The U.S. Population Clock Projection shows there the estimated population of the US to be 307,758,086 as of 10/22/09 at 18:21 GMT.
That means 308 million people benefit from lower hog prices. How many benefit from higher hog prices?
Here’s the deal: we all benefit from a free market where everyone has an equal chance. Policies that give farmers or anyone else an uneven chance are bad for everyone. The US government has no idea what the fair price for lean hogs or pork bellies should be and should stay out of it.
The only possible mission for the USDA would be in regards to health issues and safety, not determination of prices.
Michael Moore vs. GWU student
Michael Moore speaks at George Washington University about his new film “Capitalism: A Love Story”. Chad Swarthout, senior at GWU, asks a question about free market economics and the government’s role in it, and Moore admits easily that the system we have now is not true capitalism
Moore fails to ever address the original question, so here it is again, Michael, in paraphrase:
Is a free market and a system of private property, which is essentially capitalism, really the problem? Or is it really the fact that we give too much power to the government in which big businesses have a heavy hand in?

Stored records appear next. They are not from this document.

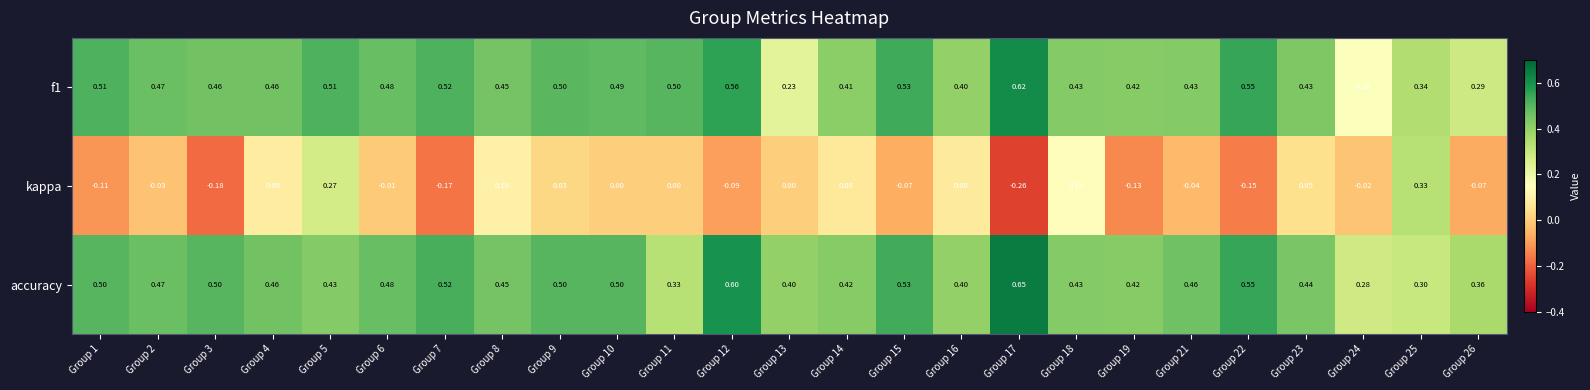

Which series has the largest range (max minus min)?

kappa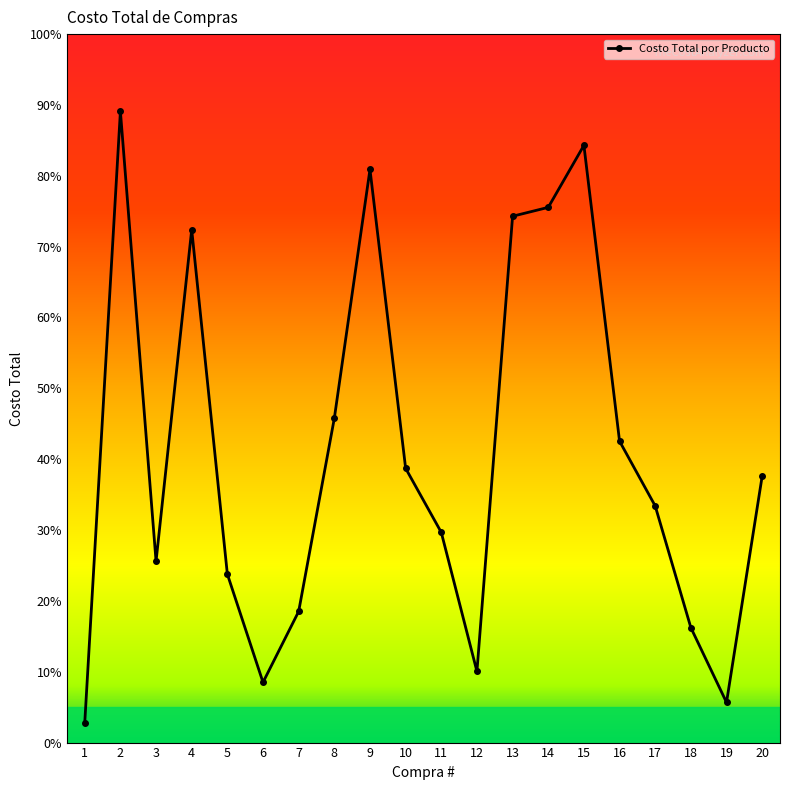

Reading right to left, list all the values displayed in this chart.

7522.6	1133.8	3244.1	6679.9	8508.3	16860.1	15108.9	14858.6	2008.2	5934.0	7742.9	16180.0	9154.4	3701.8	1700.8	4754.6	14481.4	5118.0	17821.5	556.8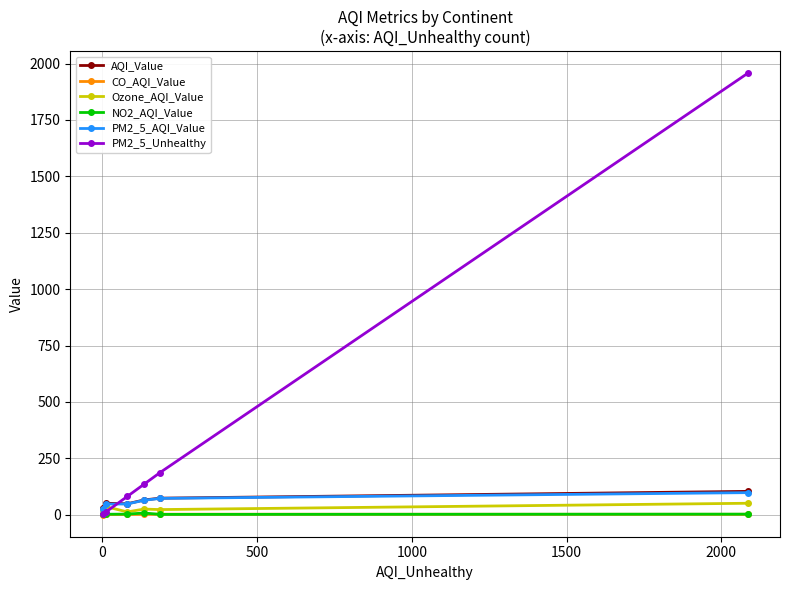

In CO_AQI_Value, how many points are higher than both neighbors (excluding endpoints)?

1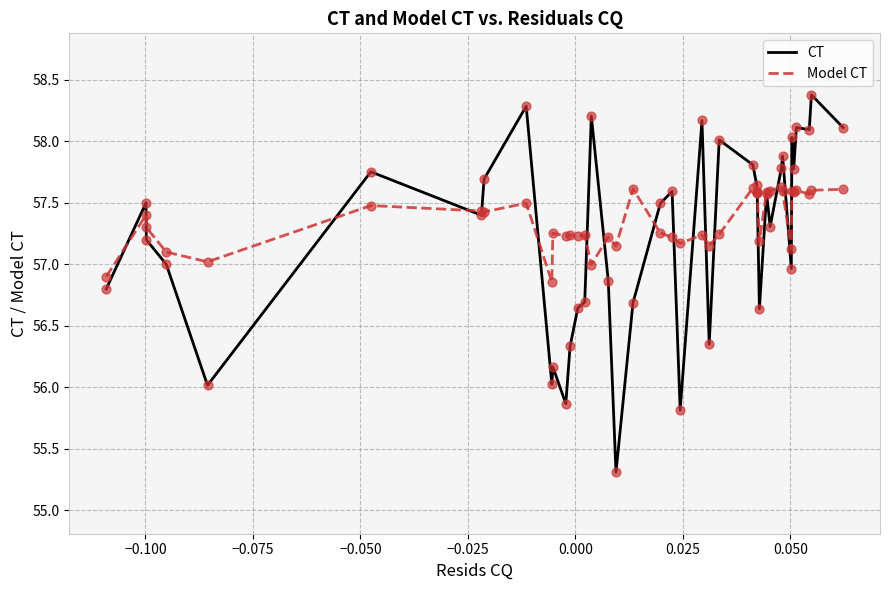

Which series has the largest range (max minus min)?

CT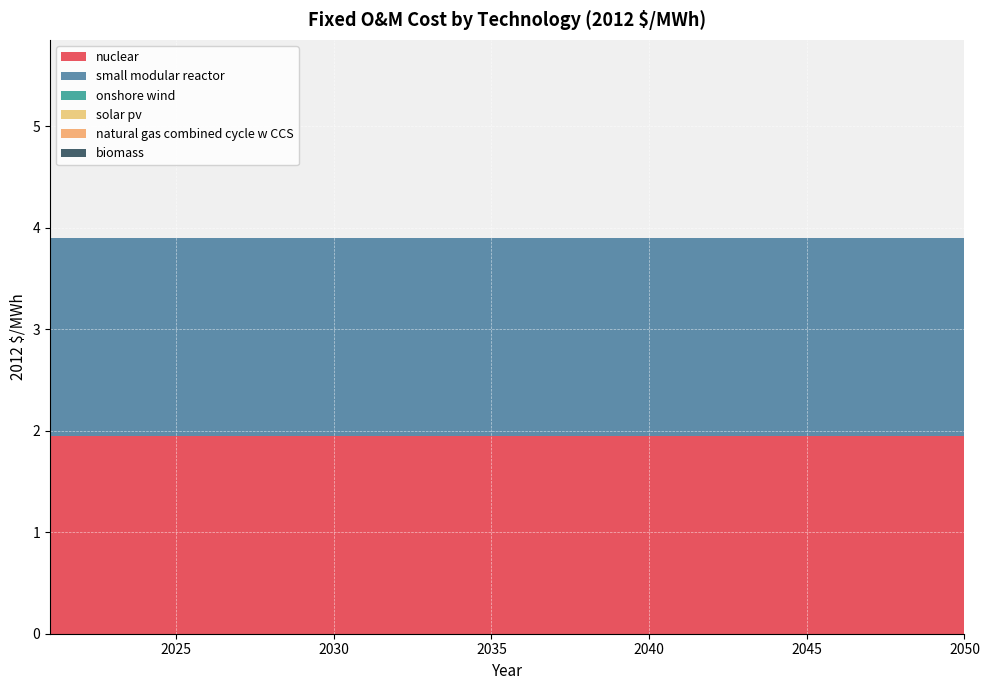

Reading left to right, list all the values displayed in this chart.

nuclear: 1.9	1.9	1.9	1.9	1.9	1.9	1.9	1.9	1.9	1.9	1.9	1.9	1.9	1.9	1.9	1.9	1.9	1.9	1.9	1.9	1.9	1.9	1.9	1.9	1.9	1.9	1.9	1.9	1.9	1.9
small modular reactor: 1.9	1.9	1.9	1.9	1.9	1.9	1.9	1.9	1.9	1.9	1.9	1.9	1.9	1.9	1.9	1.9	1.9	1.9	1.9	1.9	1.9	1.9	1.9	1.9	1.9	1.9	1.9	1.9	1.9	1.9
onshore wind: 0.0	0.0	0.0	0.0	0.0	0.0	0.0	0.0	0.0	0.0	0.0	0.0	0.0	0.0	0.0	0.0	0.0	0.0	0.0	0.0	0.0	0.0	0.0	0.0	0.0	0.0	0.0	0.0	0.0	0.0
solar pv: 0.0	0.0	0.0	0.0	0.0	0.0	0.0	0.0	0.0	0.0	0.0	0.0	0.0	0.0	0.0	0.0	0.0	0.0	0.0	0.0	0.0	0.0	0.0	0.0	0.0	0.0	0.0	0.0	0.0	0.0
natural gas combined cycle w CCS: 0.0	0.0	0.0	0.0	0.0	0.0	0.0	0.0	0.0	0.0	0.0	0.0	0.0	0.0	0.0	0.0	0.0	0.0	0.0	0.0	0.0	0.0	0.0	0.0	0.0	0.0	0.0	0.0	0.0	0.0
biomass: 0.0	0.0	0.0	0.0	0.0	0.0	0.0	0.0	0.0	0.0	0.0	0.0	0.0	0.0	0.0	0.0	0.0	0.0	0.0	0.0	0.0	0.0	0.0	0.0	0.0	0.0	0.0	0.0	0.0	0.0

In regards to the free market and capitalism, that GWU student would rip Moore to shreds in an actual debate. Unfortunately it was only Q&A; with Moore doing all the talking, most of it nonsensical.
For more on Moore please see Death of the ‘Soul of Capitalism’, a discussion involving opinions of Jack Bogle, Marc Faber, and Michael Moore.
Moore is a socialist parasite dependent on the very free market he criticizes to get his views across. It is very easy describe Moore’s socialistic views as well as the views of those those seeking price supports in a single word: Hogwash.